Selesaikan Tugas Berikut:
A. Jawablah pertanyaan berikut berdasarkan teks tentang yurisdiksi negara.
(i) Oleh badan apa yurisdiksi legislatif biasanya dilaksanakan?
(ii) Selain yurisdiksi legislatif, dengan sebutan apa lagi kewenangan tersebut acapkali disebut?
(iii) Pada bidang apa tindakan pemaksaan dalam yurisdiksi eksekutif umumnya tampak?
B. Salinlah bagian teks tentang yurisdiksi negara dari "Menurut Adolf, berdasarkan" sampai "kontrak-kontrak, dan lain-lain." tanpa perubahan apa pun.

Bagian Dokumen:
Menurut Adolf, berdasarkan hak, kekuasaan dan kewenangan mengaturnya, yurisdiksi suatu negara di dalam wilayah negaranya dapat terbagi sebagai berikut:
  1. Yurisdiksi Legislatif, yaitu kekuasaan membuat peraturan atau perundang-undangan yang mengatur hubungan atau status hukum orang atau peristiwa-peristiwa hukum di dalam wilayahnya. Kewenangan seperti ini biasanya dilaksanakan oleh badan legislatif sehingga acapkali disebut pula sebagai yurisdiksi legislatif atau preskriptif (legislative jurisdiction atau prescriptive jurisdivtion).
  2. Yurisdiksi Eksekutif, yaitu kekuasaan negara untuk memaksakan atau menegakkan (enforce) agar subyek hukum menaati hukum. Tindakan pemaksaan ini dilakukan oleh badan eksekutif negara yang umumnya tampak pada bidang-bidang ekonomi, misalnya kekuasaan untuk menolak atau memberi izin, kontrak-kontrak, dan lain-lain.

Informasi yang Diberikan:
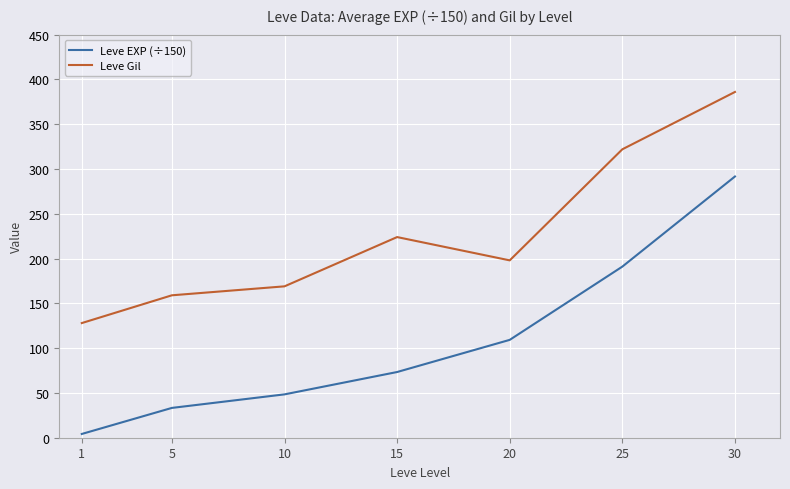

Where does the Leve Gil series first go above 198?

15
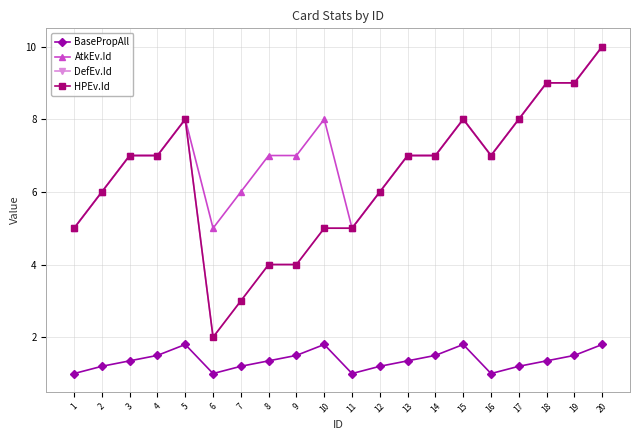

Is this an area chart (filled region under the line)?

No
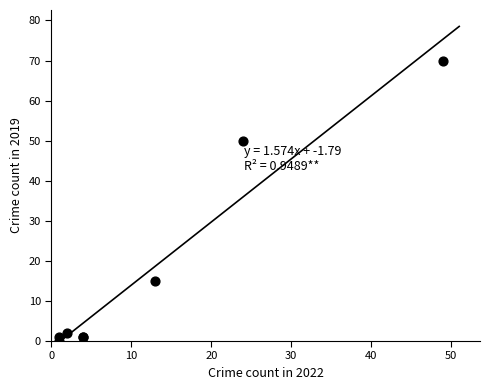

What Y value in the scatter plot is closest to 35?

50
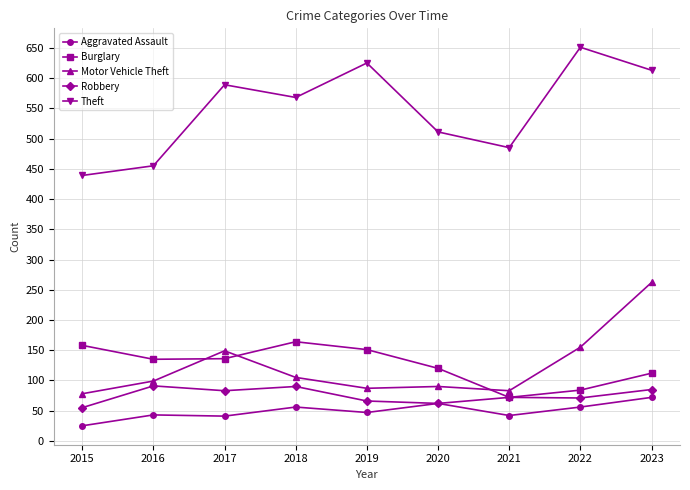

What is the value of the Robbery point at the 5th from the left?

66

Jawaban Anda:
A.
(i) Badan legislatif.
(ii) Yurisdiksi preskriptif.
(iii) Bidang-bidang ekonomi.

B.
Menurut Adolf, berdasarkan hak, kekuasaan dan kewenangan mengaturnya, yurisdiksi suatu negara di dalam wilayah negaranya dapat terbagi sebagai berikut:
  1. Yurisdiksi Legislatif, yaitu kekuasaan membuat peraturan atau perundang-undangan yang mengatur hubungan atau status hukum orang atau peristiwa-peristiwa hukum di dalam wilayahnya. Kewenangan seperti ini biasanya dilaksanakan oleh badan legislatif sehingga acapkali disebut pula sebagai yurisdiksi legislatif atau preskriptif (legislative jurisdiction atau prescriptive jurisdivtion).
  2. Yurisdiksi Eksekutif, yaitu kekuasaan negara untuk memaksakan atau menegakkan (enforce) agar subyek hukum menaati hukum. Tindakan pemaksaan ini dilakukan oleh badan eksekutif negara yang umumnya tampak pada bidang-bidang ekonomi, misalnya kekuasaan untuk menolak atau memberi izin, kontrak-kontrak, dan lain-lain.